As one might expect, most of the closures represented independents, with economy properties a distant second. Very few closures came at the high end of the spectrum.
This one is a bit surprising. Nearly 13% of all the closures were for properties 10 years old or younger. Clearly some properties were victims of natural disasters (Hurricane Katrina, Superstorm Sandy, etc.), but that's still a pretty big number. For the properties that closed when they were 10 years old or younger, most of the closures occurred during 2004 and 2005.
Geographically speaking, the largest amount of closures occurred in the Southeast (speaking of Katrina and hurricanes...). The often-humid climate in that area also lends itself to mold, which could be the culprit for some of the properties that closed.
Most closures happened in suburban or small metro locations. In terms of property size and price tier, most of the closures represented small (20- to-50-room) budget properties, most of which were independents (aka “mom and pop”-type establishments).
One could surmise a lot of these were single-ownership family ventures, where perhaps the owners decided to sell (or were foreclosed upon) and the property was worth more as an adaptive reuse rather than as a going concern.
Here's another surprising one:
The plurality of closed hotels only ever had one brand name (or remained independent) during their lifecycles. Several had two, but beyond that the numbers dwindle. (It would be interesting to know the stories behind the handful of hotels that went through seven names).
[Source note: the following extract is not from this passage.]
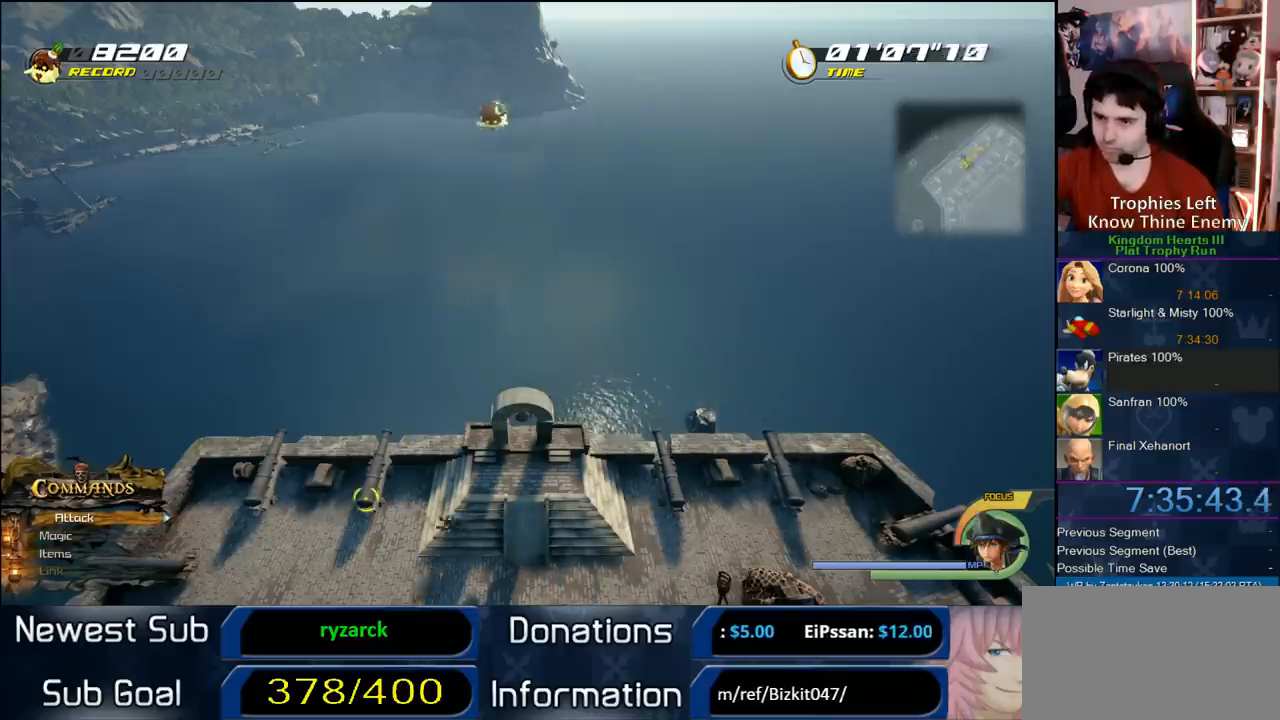
{"buttons": [], "left_stick": "up-left", "right_stick": "center", "button_events": [[33, "SQUARE", "up"], [300, "CIRCLE", "down"], [500, "CIRCLE", "up"]]}
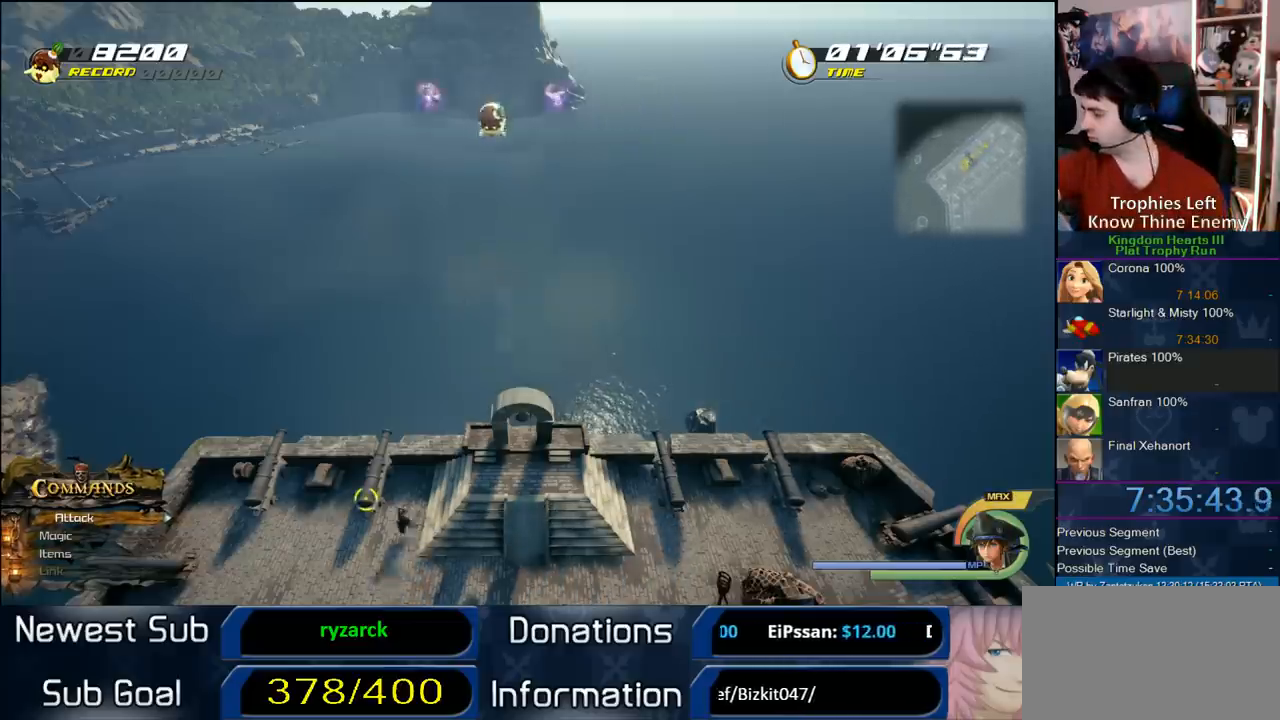
{"buttons": [], "left_stick": "right", "right_stick": "center", "button_events": []}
We would have guessed that two names would have been the majority of the cases, thinking that if one brand wasn't working, a property owner would have tried another brand or switched to independent. But that assumption is predicated on a second assumption that a closed property means it failed, which certainly doesn't have to be the case. Many properties that close still make debt services, but if the land is worth more with another use on it, market forces will push for an adaptive reuse. Ninety-four percent of the properties that had only one affiliation and then closed were independent hotels.
Finally, we looked at when these properties closed. We focused on the period from 1985 to the present, as this represents more than 90% of the closures.
Click chart to enlarge.
There was a big spike in 2005. Again, it's easy to blame Hurricane Katrina here, but only a quarter of the properties that closed that year were located in the South Atlantic region. And the number of closures had been steadily creeping up before that point, anyway. If you take a look at (seasonally-adjusted) revenue per available room from 2000 to 2005, it was almost unchanged. Yet owners who financed their properties in 2000 were paying a relatively steep interest rate. With cheaper money available in 2005, a mom-and-pop hotel owner was just as likely to sell a struggling property to a speculator rather than refinance and pray for the best.
The trend of closures here follows roughly the same pattern of hotel sales in general, with the peak also occurring in 2005 and then declining sharply after 2007. So, assuming that a portion of all hotel sales end up as adaptive reuse projects, the trend line above can be explained as a simple correlation.